The Baron smiled benignly, as he disposed of an ample mouthful of green peas, before he spoke.
“Signor Malipieri,” he said, when he had swallowed the last one, “founded and edited a republican newspaper in the north of Italy.”
“And you were sent to prison for that?” asked Sabina with indignation.
“It is one thing to send a man to prison,” said Malipieri. “It is another to make him go there. I escaped to Switzerland, and I came back to Italy quite lately, after the amnesty.”

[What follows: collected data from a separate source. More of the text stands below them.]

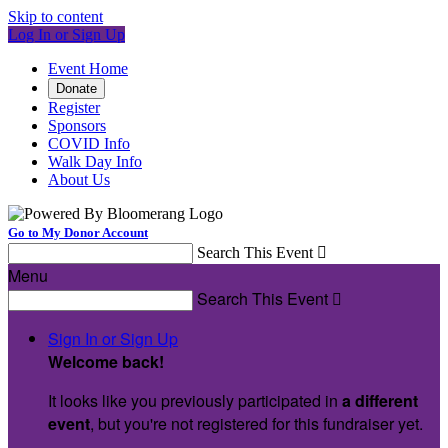
Skip to content
Log In or Sign Up
Event Home
Donate
Register
Sponsors
COVID Info
Walk Day Info
About Us
Go to My Donor Account
Search This Event

Menu
Search This Event

Sign In or Sign Up
Welcome back
!
It looks like you previously participated in
a different
event
, but you're not registered for this fundraiser yet.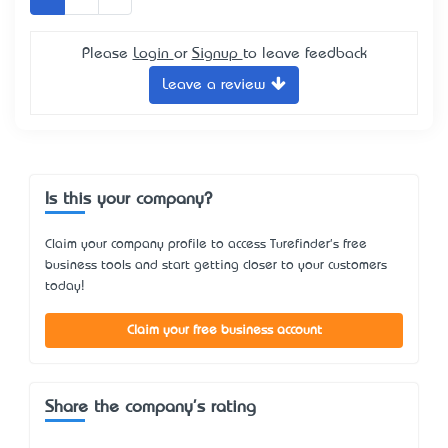
Please
Login
or
Signup
to leave feedback
Leave a review
Is this your company?
Claim your company profile to access Turefinder's free
business tools and start getting closer to your customers
today!
Claim your free business account
Share the company's rating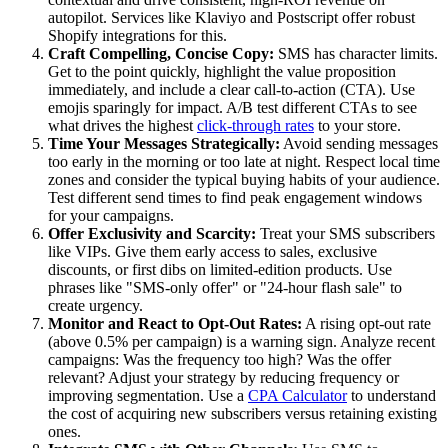
autopilot. Services like Klaviyo and Postscript offer robust
Shopify integrations for this.
Craft Compelling, Concise Copy:
SMS has character limits.
Get to the point quickly, highlight the value proposition
immediately, and include a clear call-to-action (CTA). Use
emojis sparingly for impact. A/B test different CTAs to see
what drives the highest
click-through rates
to your store.
Time Your Messages Strategically:
Avoid sending messages
too early in the morning or too late at night. Respect local time
zones and consider the typical buying habits of your audience.
Test different send times to find peak engagement windows
for your campaigns.
Offer Exclusivity and Scarcity:
Treat your SMS subscribers
like VIPs. Give them early access to sales, exclusive
discounts, or first dibs on limited-edition products. Use
phrases like "SMS-only offer" or "24-hour flash sale" to
create urgency.
Monitor and React to Opt-Out Rates:
A rising opt-out rate
(above 0.5% per campaign) is a warning sign. Analyze recent
campaigns: Was the frequency too high? Was the offer
relevant? Adjust your strategy by reducing frequency or
improving segmentation. Use a
CPA Calculator
to understand
the cost of acquiring new subscribers versus retaining existing
ones.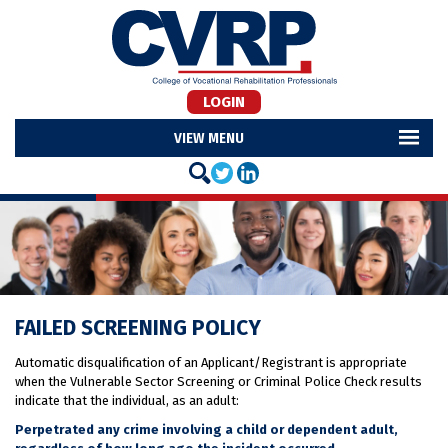
LOGIN
MENU
FAILED SCREENING POLICY
Automatic disqualification of an Applicant/Registrant is appropriate
when the Vulnerable Sector Screening or Criminal Police Check results
indicate that the individual, as an adult:
Perpetrated any crime involving a child or dependent adult,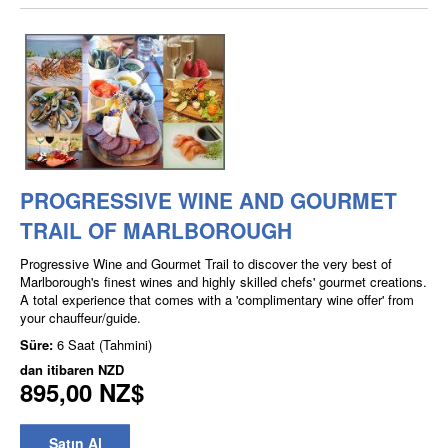
PROGRESSIVE WINE AND GOURMET
TRAIL OF MARLBOROUGH
Progressive Wine and Gourmet Trail to discover the very best of
Marlborough's finest wines and highly skilled chefs' gourmet creations.
A total experience that comes with a 'complimentary wine offer' from
your chauffeur/guide.
Süre:
6 Saat (Tahmini)
dan itibaren
NZD
895,00 NZ$
Satın Al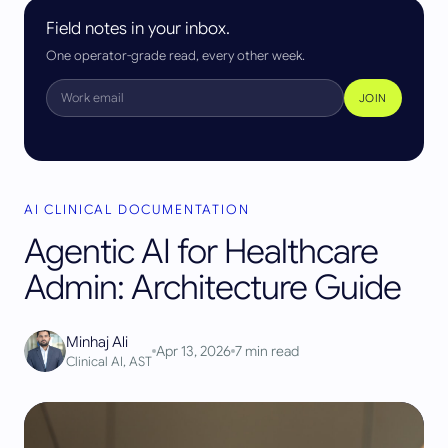
Field notes in your inbox.
One operator-grade read, every other week.
JOIN
AI CLINICAL DOCUMENTATION
Agentic AI for Healthcare
Admin: Architecture Guide
Minhaj Ali
Apr 13, 2026
7
min read
Clinical AI, AST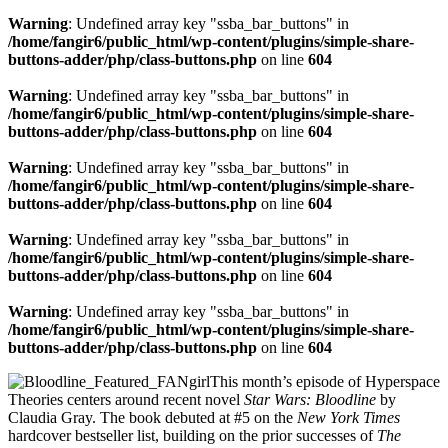
Warning
: Undefined array key "ssba_bar_buttons" in
/home/fangir6/public_html/wp-content/plugins/simple-share-
buttons-adder/php/class-buttons.php
on line
604
Warning
: Undefined array key "ssba_bar_buttons" in
/home/fangir6/public_html/wp-content/plugins/simple-share-
buttons-adder/php/class-buttons.php
on line
604
Warning
: Undefined array key "ssba_bar_buttons" in
/home/fangir6/public_html/wp-content/plugins/simple-share-
buttons-adder/php/class-buttons.php
on line
604
Warning
: Undefined array key "ssba_bar_buttons" in
/home/fangir6/public_html/wp-content/plugins/simple-share-
buttons-adder/php/class-buttons.php
on line
604
Warning
: Undefined array key "ssba_bar_buttons" in
/home/fangir6/public_html/wp-content/plugins/simple-share-
buttons-adder/php/class-buttons.php
on line
604
This month’s episode of Hyperspace
Theories centers around recent novel
Star Wars: Bloodline
by
Claudia Gray. The book debuted at #5 on the
New York Times
hardcover bestseller list, building on the prior successes of
The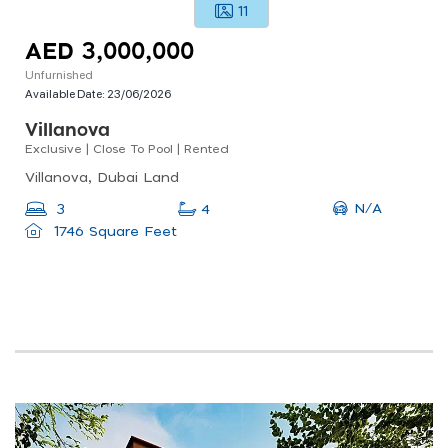
11
AED 3,000,000
Unfurnished
Available Date:
23/06/2026
Villanova
Exclusive | Close To Pool | Rented
Villanova, Dubai Land
N/A
3
4
1746 Square Feet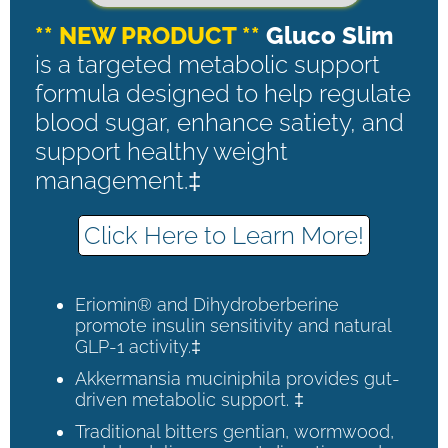
** NEW PRODUCT **
Gluco Slim
is a targeted metabolic support
formula designed to help regulate
blood sugar, enhance satiety, and
support healthy weight
management.‡
Click Here to Learn More!
Eriomin® and Dihydroberberine
promote insulin sensitivity and natural
GLP-1 activity.‡
Akkermansia muciniphila provides gut-
driven metabolic support. ‡
Traditional bitters gentian, wormwood,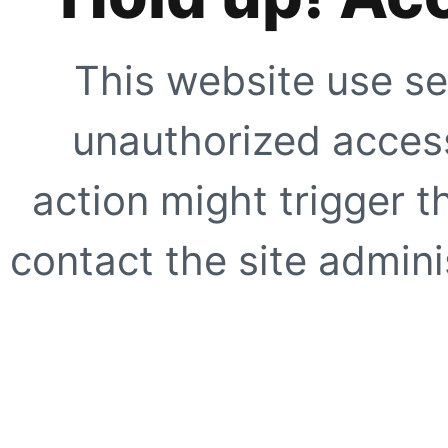
This website use se
unauthorized access
action might trigger t
contact the site adminis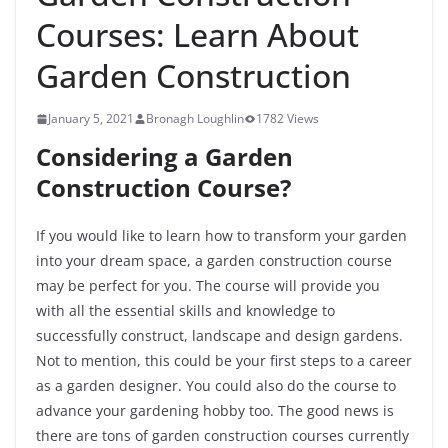
Courses: Learn About
Garden Construction
January 5, 2021
Bronagh Loughlin
1782 Views
Considering a Garden
Construction Course?
If you would like to learn how to transform your garden
into your dream space, a garden construction course
may be perfect for you. The course will provide you
with all the essential skills and knowledge to
successfully construct, landscape and design gardens.
Not to mention, this could be your first steps to a career
as a garden designer. You could also do the course to
advance your gardening hobby too. The good news is
there are tons of garden construction courses currently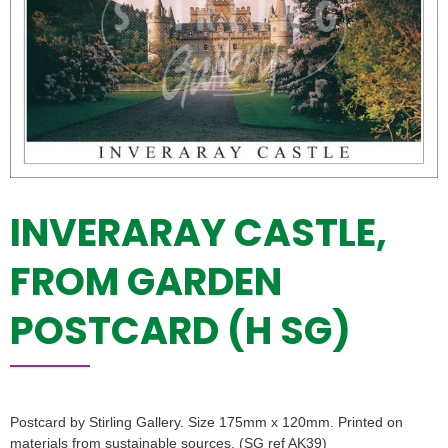
INVERARAY CASTLE,
FROM GARDEN
POSTCARD (H SG)
Postcard by Stirling Gallery. Size 175mm x 120mm. Printed on
materials from sustainable sources. (SG ref AK39)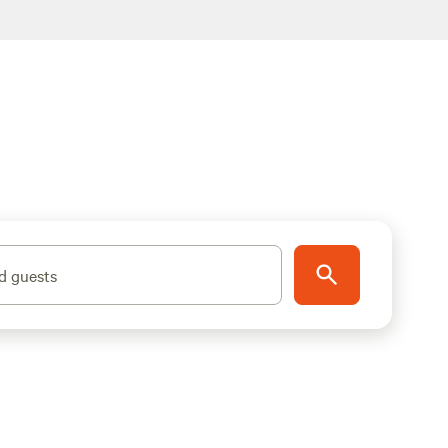
d guests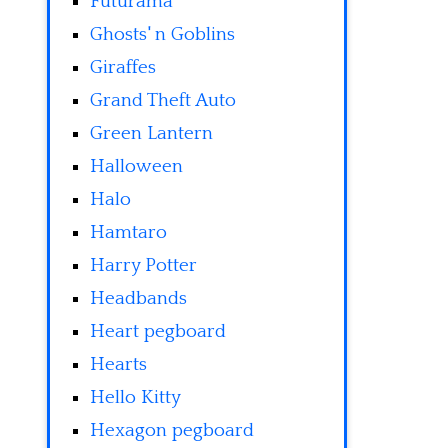
Futurama
Ghosts' n Goblins
Giraffes
Grand Theft Auto
Green Lantern
Halloween
Halo
Hamtaro
Harry Potter
Headbands
Heart pegboard
Hearts
Hello Kitty
Hexagon pegboard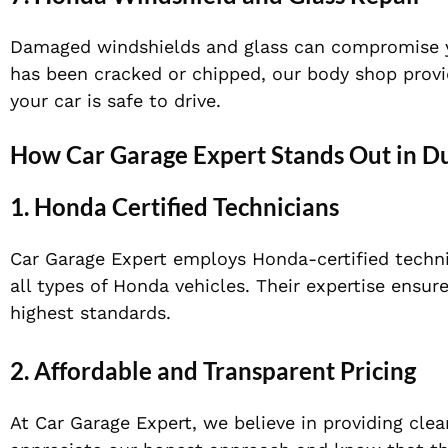
Damaged windshields and glass can compromise your
has been cracked or chipped, our body shop provid
your car is safe to drive.
How Car Garage Expert Stands Out in D
1.
Honda Certified Technicians
Car Garage Expert employs Honda-certified techni
all types of Honda vehicles. Their expertise ensur
highest standards.
2.
Affordable and Transparent Pricing
At Car Garage Expert, we believe in providing cle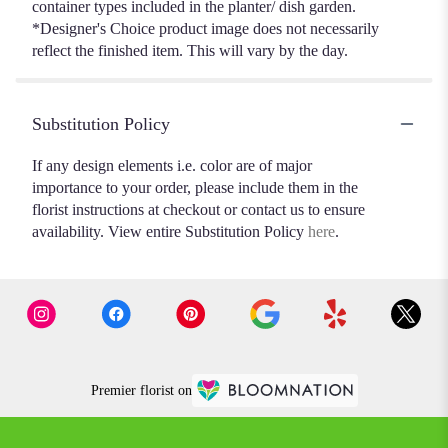
container types included in the planter/ dish garden.
*Designer's Choice product image does not necessarily
reflect the finished item. This will vary by the day.
Substitution Policy
If any design elements i.e. color are of major
importance to your order, please include them in the
florist instructions at checkout or contact us to ensure
availability. View entire Substitution Policy
here
.
Premier florist on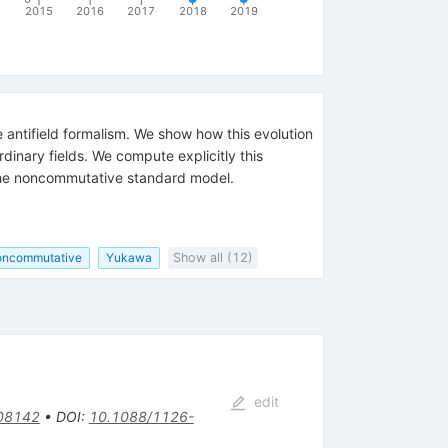
2015
2016
2017
2018
2019
antifield formalism. We show how this evolution
inary fields. We compute explicitly this
f the noncommutative standard model.
oncommutative
Yukawa
Show all (12)
edit
08142
•
DOI
:
10.1088/1126-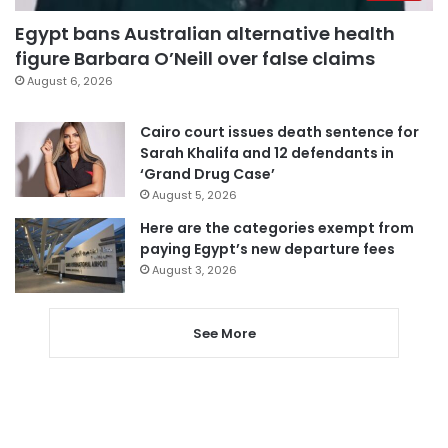
Egypt bans Australian alternative health
figure Barbara O’Neill over false claims
August 6, 2026
Cairo court issues death sentence for
Sarah Khalifa and 12 defendants in
‘Grand Drug Case’
August 5, 2026
Here are the categories exempt from
paying Egypt’s new departure fees
August 3, 2026
See More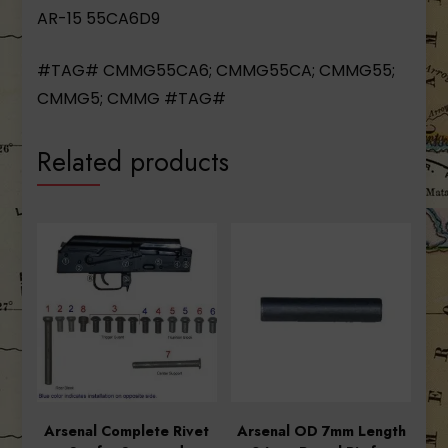
AR-15 55CA6D9
#TAG# CMMG55CA6; CMMG55CA; CMMG55;
CMMG5; CMMG #TAG#
Related products
Arsenal Complete Rivet
Arsenal OD 7mm Length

“I am amazed!” The Baroness looked at the servants timidly, as if she expected the butler and the footman to express their disapprobation of the guest.
“I have left politics for the present,” Malipieri replied, looking at Sabina and smiling.
“Of course!” cried the Baroness. “But—” she stopped short.
“My wife,” said the financier with a grin, “is afraid you have dynamite about you.”
“How absurd!” The Baroness felt that she was ridiculous. “But I do not understand how you can be friends,” she added, glancing from her husband to Malipieri.